Why I read them: There are three short stories in this series (so far). The first I bought for $1.99 from Torquere Press. It’s too expensive because it’s less than 15 pages. But the good news is that the other two self-published shorts are free from Smashwords in all the formats. Taken together, $1.99 is well worth it. And I think The Caldwell Ghost has possibly my favourite opening paragraph ever.
The Caldwell Ghost
What it’s about: (from Goodreads) When Robert Caldwell inherits a haunted house, he calls on ghost-hunter Simon Feximal to rid him of the supernatural menace. But the ghost is stronger than either man realizes — strong, angry, and desperate for release. Trapped in a haunted house with a dangerously attractive ghost-hunter and a sexually frustrated spirit, can Robert survive the night intact…and will he want to?
What worked for me (and what didn’t): This clever little short has an absolute cracker of an opening paragraph. We are plunged into the action immediately. It’s only about 13 pages but in that time, the setting – both the time period and the creepiness and the characters are drawn with a deft hand. It’s not a romance, but rather the pair meet and, while fixing Robert Caldwell’s ghost problem, have a sexy interlude which promises to be more.

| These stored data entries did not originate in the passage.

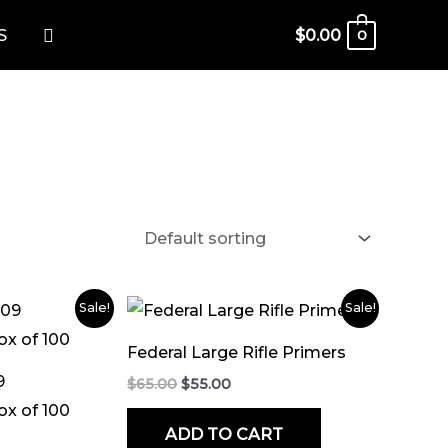
Search
S
$
0.00
0
rent
Original
Current
Sale!
Sale!
ce
price
price
was:
is:
Federal Large Rifle Primers
.00.
$65.00.
$55.00.
9
$
65.00
$
55.00
ox of 100
ADD TO CART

We know in fact that they go on to have a very HEA because of the letter to the editor at the beginning. It’s all very cleverly done.
Why I read it: I picked this one up for 99c after it was featured in the Dear Author Daily Deals post in November last year.

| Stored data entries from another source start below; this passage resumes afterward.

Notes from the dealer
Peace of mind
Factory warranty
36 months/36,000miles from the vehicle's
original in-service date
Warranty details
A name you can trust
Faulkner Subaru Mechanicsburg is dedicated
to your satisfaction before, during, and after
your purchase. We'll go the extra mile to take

What it’s about: (from Goodreads) Some things should stay buried.
Repressed scholar Percival Endicott Whyborne has two skills: reading dead languages and hiding in his office at the Ladysmith Museum. After the tragic death of the friend he secretly loved, he’s ruthlessly suppressed any desire for another man.
So when handsome ex-Pinkerton Griffin Flaherty approaches him to translate a mysterious book, Whyborne wants to finish the job and get rid of the detective as quickly as possible. Griffin left the Pinkertons following the death of his partner, hoping to start a new life. But the powerful cult which murdered Glenn has taken root in Widdershins, and only the spells in the book can stop them. Spells the intellectual Whyborne doesn’t believe are real.
As the investigation draws the two men closer, Griffin’s rakish charm threatens to shatter Whyborne’s iron control. When the cult resurrects an evil sorcerer who commands terrifying monsters, can Whyborne overcome his fear and learn to trust? Will Griffin let go of his past and risk falling in love? Or will Griffin’s secrets cost Whyborne both his heart and his life?
What worked for me (and what didn’t): A friend asked me to buddy read this book with her so, as is often the case, I started without reading the blurb or knowing much about the book other than that it was an historical m/m romance. So, the appearance of dark magic and rituals to bring people back from the dead came as a bit of a shock. In some ways, the book is in the same vein as The Magpie Lord. It isn’t the same book. The Magpie Lord is darkly amusing and Widdershins has a totally different aspect. It’s set in America – around 1890-something. Whyborne is a philologist (language specialist) for the Ladysmith museum in Widdershins, New England. He’s shy and socially awkward. One of the museum trustees, Mr. Rice, has commissioned Griffin Flaherty, a private detective, to look into the murder of his son. A strange book was posted to Mr. Rice by his son shortly before the murder and there seems likely to be a link. Griffin asked Whyborne to translate the book and they gradually become friends (and then lovers) and work together to solve the mystery.